Saturday, September 6, 2014

Genuine patriots- volunteer lawyers at detention centers - NYTimes.com



The young volunteer lawyers representing refugee women and children not the angry flag wavers in San Diego are the genuine patriots. - gwc
In Remote Detention Center, a Battle on Fast Deportations - NYTimes.com

ARTESIA, N.M. — Sitting before a small video screen in a bare room in a remote corner of New Mexico, a young Honduran woman told her story this week to an immigration judge in Virginia. She had been serially raped, she said, spat upon and relentlessly hounded by a drug-dealing husband who regarded her as his property.

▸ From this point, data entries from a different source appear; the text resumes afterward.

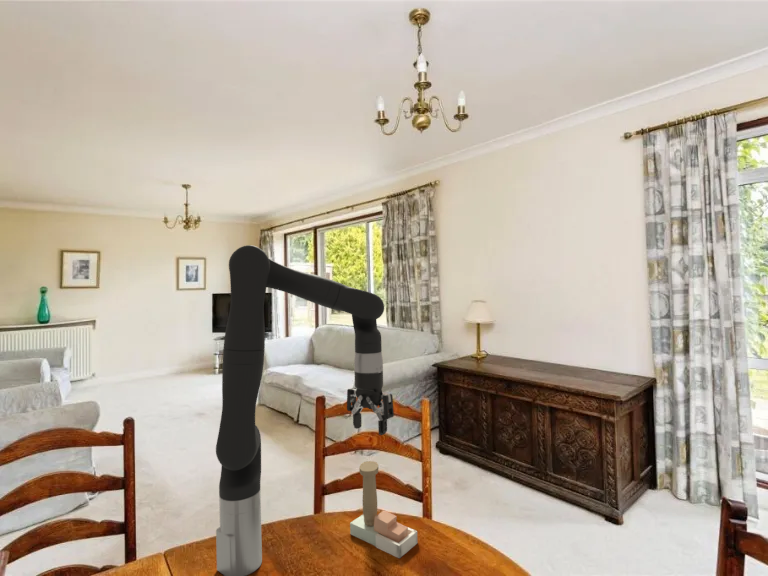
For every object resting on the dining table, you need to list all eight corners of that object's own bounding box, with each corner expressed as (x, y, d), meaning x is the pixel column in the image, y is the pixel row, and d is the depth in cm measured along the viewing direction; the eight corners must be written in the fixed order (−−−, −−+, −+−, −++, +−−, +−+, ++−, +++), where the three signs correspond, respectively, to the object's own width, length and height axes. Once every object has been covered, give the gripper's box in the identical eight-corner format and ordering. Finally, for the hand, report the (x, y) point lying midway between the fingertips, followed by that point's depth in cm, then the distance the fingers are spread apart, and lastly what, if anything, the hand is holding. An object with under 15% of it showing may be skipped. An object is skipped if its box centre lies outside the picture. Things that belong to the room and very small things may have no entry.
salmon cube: (386, 544, 103) (397, 551, 101) (387, 529, 103) (398, 535, 101) (395, 537, 106) (406, 542, 104) (396, 521, 106) (407, 527, 104)
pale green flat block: (376, 546, 103) (376, 534, 104) (350, 534, 109) (350, 522, 109) (391, 535, 108) (390, 523, 108) (365, 524, 114) (365, 513, 114)
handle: (359, 530, 105) (358, 471, 106) (363, 517, 112) (361, 461, 112) (378, 530, 105) (376, 471, 105) (380, 517, 111) (379, 461, 112)
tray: (399, 558, 99) (399, 545, 99) (375, 547, 103) (375, 535, 103) (417, 543, 104) (417, 531, 105) (394, 533, 109) (394, 521, 109)
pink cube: (386, 537, 103) (387, 523, 103) (373, 530, 105) (374, 517, 105) (395, 529, 106) (396, 516, 106) (383, 523, 108) (384, 510, 108)
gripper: (339, 368, 111) (340, 429, 110) (380, 374, 102) (381, 440, 101) (358, 364, 116) (359, 422, 116) (398, 369, 108) (400, 432, 107)
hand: (369, 430), depth 109 cm, fingers open, 8 cm apart
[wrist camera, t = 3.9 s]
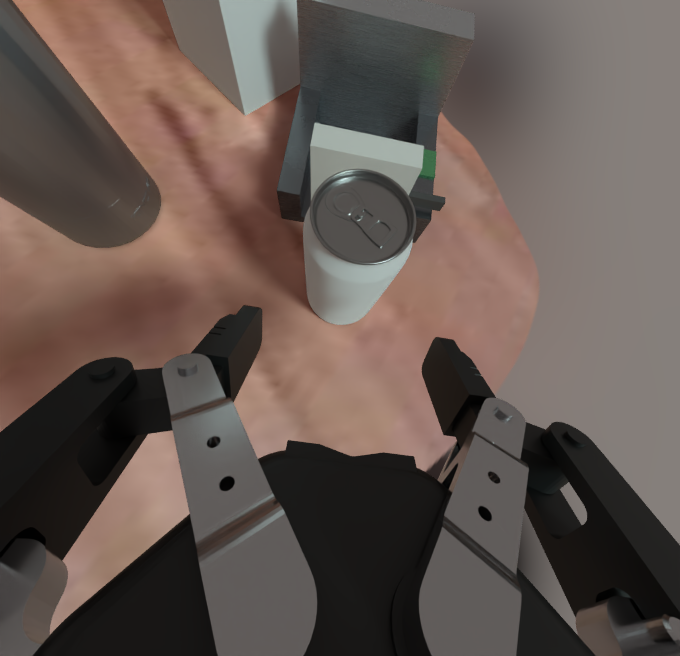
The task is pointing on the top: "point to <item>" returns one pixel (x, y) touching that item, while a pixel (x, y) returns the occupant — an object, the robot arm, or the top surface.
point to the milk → (240, 46)
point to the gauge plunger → (368, 160)
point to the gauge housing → (372, 82)
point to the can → (355, 242)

“I felt a fear of him so terrible it’s difficult to explain,” the woman, Heidy Lara Carballo, told the judge in a hearing on Thursday. When she last saw her husband before she fled to the United States, she said, he was circling their house, firing shots into the air, as she tried to hide inside.
“If I go back to Honduras, it is certain death,” Ms. Lara Carballo said.

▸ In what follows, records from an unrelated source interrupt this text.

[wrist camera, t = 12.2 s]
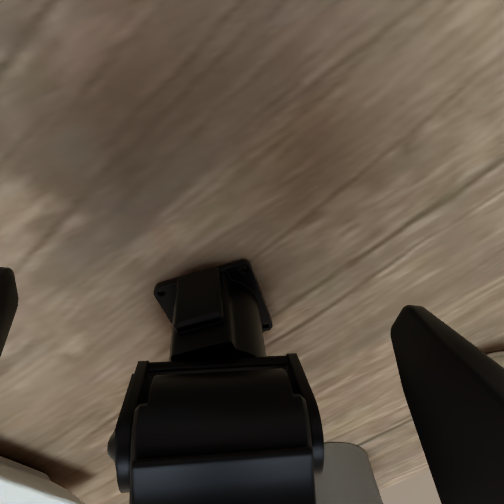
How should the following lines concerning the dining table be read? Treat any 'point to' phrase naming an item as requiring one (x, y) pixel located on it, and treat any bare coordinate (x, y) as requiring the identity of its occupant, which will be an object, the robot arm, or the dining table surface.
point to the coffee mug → (346, 477)
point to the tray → (30, 486)
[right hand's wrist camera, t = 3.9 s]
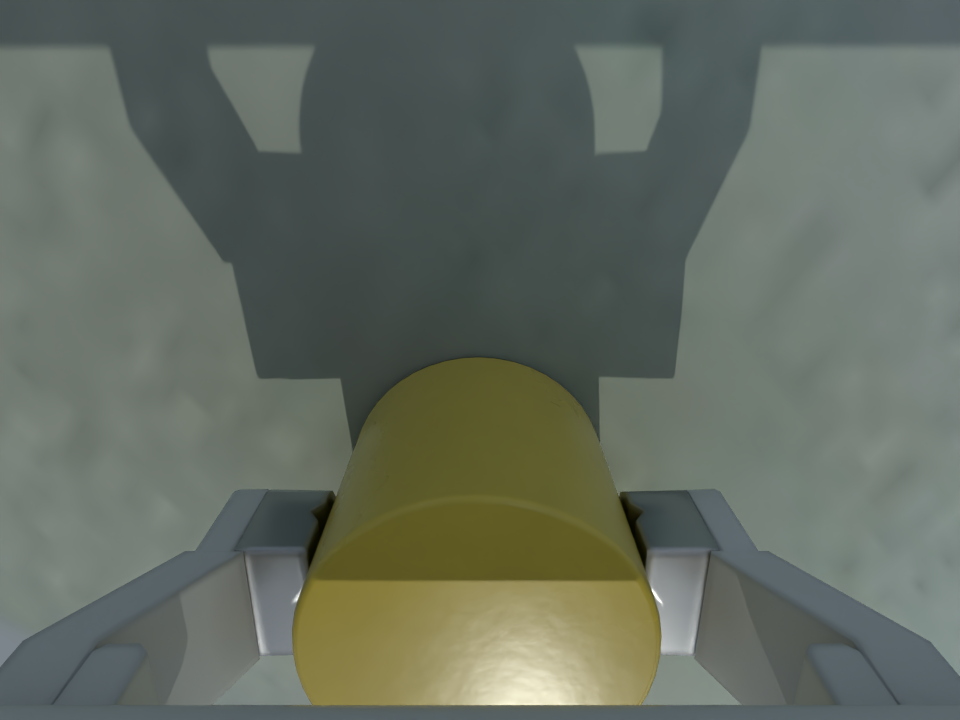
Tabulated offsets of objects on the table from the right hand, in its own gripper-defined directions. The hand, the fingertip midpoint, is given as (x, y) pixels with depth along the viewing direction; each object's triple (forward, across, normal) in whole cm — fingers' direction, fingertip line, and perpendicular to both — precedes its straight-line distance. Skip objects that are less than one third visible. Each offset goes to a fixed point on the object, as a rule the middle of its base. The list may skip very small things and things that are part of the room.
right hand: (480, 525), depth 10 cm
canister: (+2, 0, 0) cm, 2 cm away
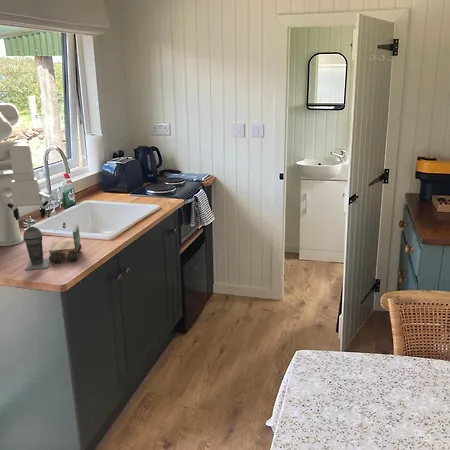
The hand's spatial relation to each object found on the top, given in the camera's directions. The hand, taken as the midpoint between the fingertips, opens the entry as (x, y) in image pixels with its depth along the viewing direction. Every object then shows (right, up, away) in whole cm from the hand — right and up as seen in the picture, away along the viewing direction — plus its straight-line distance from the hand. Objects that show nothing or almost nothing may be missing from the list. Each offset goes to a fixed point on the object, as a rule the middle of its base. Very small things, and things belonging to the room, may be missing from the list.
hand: (30, 218), depth 198 cm
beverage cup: (+1, -19, +6) cm, 19 cm away
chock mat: (+1, -19, +6) cm, 20 cm away
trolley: (+10, -16, +13) cm, 23 cm away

The judge agreed, and in the first case to be decided since this center opened in June, she granted Ms. Lara Carballo’s request for asylum, saying she had presented a “textbook case” for being allowed to stay in the United States.
Ms. Lara Carballo’s case and others being heard here are changing the nature and purpose of a temporary detention center that the Obama administration set up in windowless barracks behind high fences for women and children caught crossing the border illegally. The plan was to hold the detainees briefly until they could be deported, sending a message to Central American families that illegal migrants would not be allowed to stay.

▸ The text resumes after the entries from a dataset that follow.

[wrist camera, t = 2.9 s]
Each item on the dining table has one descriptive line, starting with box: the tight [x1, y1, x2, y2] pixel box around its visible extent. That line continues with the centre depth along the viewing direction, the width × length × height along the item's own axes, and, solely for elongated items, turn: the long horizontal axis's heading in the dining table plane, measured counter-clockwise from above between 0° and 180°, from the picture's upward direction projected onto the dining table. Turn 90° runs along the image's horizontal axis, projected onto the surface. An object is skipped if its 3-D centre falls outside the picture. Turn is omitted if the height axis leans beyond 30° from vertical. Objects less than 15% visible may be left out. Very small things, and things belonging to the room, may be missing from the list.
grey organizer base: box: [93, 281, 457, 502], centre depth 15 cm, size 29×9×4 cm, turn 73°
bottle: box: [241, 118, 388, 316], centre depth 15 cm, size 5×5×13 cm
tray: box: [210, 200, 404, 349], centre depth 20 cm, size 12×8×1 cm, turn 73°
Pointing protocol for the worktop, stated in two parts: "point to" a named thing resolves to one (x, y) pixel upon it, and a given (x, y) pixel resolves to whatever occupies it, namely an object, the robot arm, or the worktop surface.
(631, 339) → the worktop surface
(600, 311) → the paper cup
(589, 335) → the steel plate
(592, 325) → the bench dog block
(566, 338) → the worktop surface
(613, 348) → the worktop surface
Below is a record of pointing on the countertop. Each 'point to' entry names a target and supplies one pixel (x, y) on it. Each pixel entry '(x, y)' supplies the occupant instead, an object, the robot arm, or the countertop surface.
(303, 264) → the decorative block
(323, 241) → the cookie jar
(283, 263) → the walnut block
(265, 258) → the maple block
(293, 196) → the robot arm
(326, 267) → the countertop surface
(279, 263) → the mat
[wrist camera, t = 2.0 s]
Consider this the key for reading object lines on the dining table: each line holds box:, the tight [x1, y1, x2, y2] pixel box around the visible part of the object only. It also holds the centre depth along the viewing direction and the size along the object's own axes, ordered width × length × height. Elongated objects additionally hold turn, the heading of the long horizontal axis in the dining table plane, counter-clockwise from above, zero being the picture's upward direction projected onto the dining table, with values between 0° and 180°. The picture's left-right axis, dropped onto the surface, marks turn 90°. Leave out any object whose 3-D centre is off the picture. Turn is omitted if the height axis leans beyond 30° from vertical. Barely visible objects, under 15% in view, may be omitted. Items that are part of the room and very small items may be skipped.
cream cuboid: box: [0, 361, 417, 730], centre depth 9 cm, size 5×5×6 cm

The transformation is partly due to a corps of volunteer lawyers who have come to argue the immigrants’ cases. Alarmed at the rush to deport the families, the lawyers, who call themselves a fire brigade, travel here from cities as far away as Denver, Portland and San Diego. At first, they were barely allowed to work inside the center, so they filed a federal lawsuit.
Now lawyers and the government are battling over the migrants’ deportations. Until recently, asylum officers here had found that less than 40 percent of the women had credible fears of persecution if forced to return home. But the lawyers, who have now counseled nearly 300 women, contend that as many at 80 percent could win asylum claims.